The magistrate judge joined other courts in finding that individual issues would predominate in any attempt to consolidate homeowner claims for the purposes of a class action. See In re Katrina Canal Breaches Litig., 401 F. App’x 884, 887 (5th Cir. 2010) (rejecting theory that plaintiffs’ bad faith claims could be litigated on a class-wide basis). She noted that any such action would prejudice hurricane claimants who were already individually litigating their claims, and that plaintiffs failed to show why they should be
allowed to assert these claims on behalf of other homeowners when they could raise it in their own cases.
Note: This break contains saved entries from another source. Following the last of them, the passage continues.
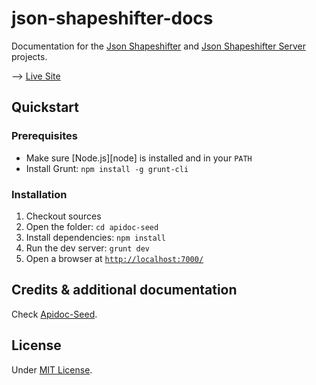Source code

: # json-shapeshifter-docs

Documentation for the [Json Shapeshifter](https://github.com/fpoulin/json-shapeshifter) and [Json Shapeshifter Server](https://github.com/fpoulin/json-shapeshifter-server) projects.

--> [Live Site](https://fpoulin.github.com/json-shapeshifter-docs)

## Quickstart

### Prerequisites

  - Make sure [Node.js][node] is installed and in your `PATH`
  - Install Grunt: `npm install -g grunt-cli`

### Installation

  1. Checkout sources
  2. Open the folder: `cd apidoc-seed`
  3. Install dependencies: `npm install`
  4. Run the dev server: `grunt dev`
  5. Open a browser at [`http://localhost:7000/`](http://localhost:7000/)

## Credits & additional documentation

Check [Apidoc-Seed](https://github.com/lotaris/apidoc-seed).

## License

Under [MIT License](http://opensource.org/licenses/MIT).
She also recognized that plaintiffs’ proposed class included other Louisiana homeowners who had their claims adjusted during the pandemic after non- hurricane events, further complicating any attempt to consolidate these matters. The undersigned agrees with these concerns; to the extent inspections were inadequate these
claims can easily be raised within individual cases while the prevalence of individual legal and factual issues makes any proposed class impractical. Il. CONCLUSION For the reasons stated above, IT IS ORDERED that the Appeal [doc. 28] be DENIED. THUS DONE AND SIGNED in Chambers on the 14th day of March, 2023.